Request an account on the Tufts HPC Cluster
Connect to the VPN if off campus

Navigate To The Cluster

Once you have an account and are connected to the VPN/Tufts Network, navigate to the OnDemand Website and log in with your tufts credentials. Once you are logged in you'll notice a few navigation options:

Click on Interactive Apps > RStudio Pax and you will see a form to fill out to request compute resources to use RStudio on the Tufts HPC cluster. We will fill out the form with the following entries:

Number of hours : 3
Number of cores : 1
Amount of memory : 8GB
R version : 4.0.0
Reservation for class, training, workshop : Bioinformatics Workshop---> NOTE: This reservation closed on Nov 9, 2022, use Default if running through the materials after that date.
Load Supporting Modules: boost/1.63.0-python3 java/1.8.0_60 gsl/2.6

Click Lauch and wait until your session is ready. Click Connect To RStudio Server, and you will notice a new window will pop up with RStudio.

Project Setup

We are going to create a new project to begin:

Go to File > New Project
New Directory
New Project
Create a name for your project (e.g. intro-to-16S)
Create Project

File Organization

In our project we will need some folders to contain our scripts, data and results:

Click the New Folder icon
Create a folder called data and click ok
Following the same process, create a scripts folder and a results folder

Data & Scripts

Today we will be working with data from Rosshart et al. (2107) where wild-type and laboratory strain mouse microbiomes were assessed. To copy over this data we will enter the following command into the console:

file.copy(from="/cluster/tufts/bio/tools/training/microbiome16S/raw_fastq/",to="./data/", recursive = TRUE)
file.copy(from="/cluster/tufts/bio/tools/training/microbiome16S/meta/metaData.txt",to="./data/", recursive = TRUE)
file.copy(from="/cluster/tufts/bio/tools/training/microbiome16S/silva/silva_nr99_v138.1_train_set.fa.gz",to="./data/")
file.copy(from="/cluster/tufts/bio/tools/training/microbiome16S/scripts/dada2pipeline.Rmd",to="./scripts/")

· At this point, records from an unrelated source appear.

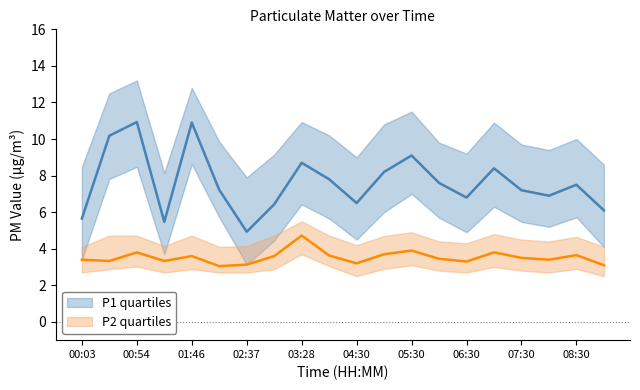

Reading left to right, transcribe all the data shown in this chart.

P1_mid: 00:03=5.7	00:28=10.2	00:54=10.9	01:19=5.5	01:46=10.9	02:12=7.2	02:37=4.9	03:03=6.4	03:28=8.7	04:00=7.8	04:30=6.5	05:00=8.2	05:30=9.1	06:00=7.6	06:30=6.8	07:00=8.4	07:30=7.2	08:00=6.9	08:30=7.5	09:00=6.1
P1_upper: 00:03=8.5	00:28=12.5	00:54=13.2	01:19=8.2	01:46=12.8	02:12=9.8	02:37=7.9	03:03=9.2	03:28=10.9	04:00=10.2	04:30=9.0	05:00=10.8	05:30=11.5	06:00=9.8	06:30=9.2	07:00=10.9	07:30=9.7	08:00=9.4	08:30=10.0	09:00=8.6
P1_lower: 00:03=3.4	00:28=7.8	00:54=8.5	01:19=3.7	01:46=8.6	02:12=5.7	02:37=3.1	03:03=4.5	03:28=6.4	04:00=5.7	04:30=4.5	05:00=6.0	05:30=7.0	06:00=5.7	06:30=4.9	07:00=6.3	07:30=5.5	08:00=5.2	08:30=5.7	09:00=4.1
P2_mid: 00:03=3.4	00:28=3.3	00:54=3.8	01:19=3.3	01:46=3.6	02:12=3.0	02:37=3.1	03:03=3.6	03:28=4.7	04:00=3.6	04:30=3.2	05:00=3.7	05:30=3.9	06:00=3.5	06:30=3.3	07:00=3.8	07:30=3.5	08:00=3.4	08:30=3.6	09:00=3.1
P2_upper: 00:03=4.1	00:28=4.7	00:54=4.7	01:19=4.2	01:46=4.7	02:12=4.1	02:37=4.2	03:03=4.7	03:28=5.5	04:00=4.7	04:30=4.2	05:00=4.7	05:30=4.9	06:00=4.4	06:30=4.3	07:00=4.8	07:30=4.5	08:00=4.4	08:30=4.7	09:00=4.1
P2_lower: 00:03=2.7	00:28=2.9	00:54=3.0	01:19=2.7	01:46=2.9	02:12=2.7	02:37=2.7	03:03=2.9	03:28=3.7	04:00=3.0	04:30=2.5	05:00=2.9	05:30=3.1	06:00=2.8	06:30=2.7	07:00=3.0	07:30=2.8	08:00=2.7	08:30=2.9	09:00=2.5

Now that we have our data and scripts copied, let's navigate to our scripts folder and open up "dada2pipeline.Rmd".

Libraries

To run a code chunk in this R markdown file, click the play button at the top right hand side of the code chunk. We will practice by running the code chunk that loads the R libraries we will need for this workshop:

# load our libraries
.libPaths(c('/cluster/tufts/hpc/tools/R/4.0.0',.libPaths()))
library(dada2)
library(phyloseq)
library(ggplot2)
library(DESeq2)
library(tidyverse)
library(phangorn)
library(msa)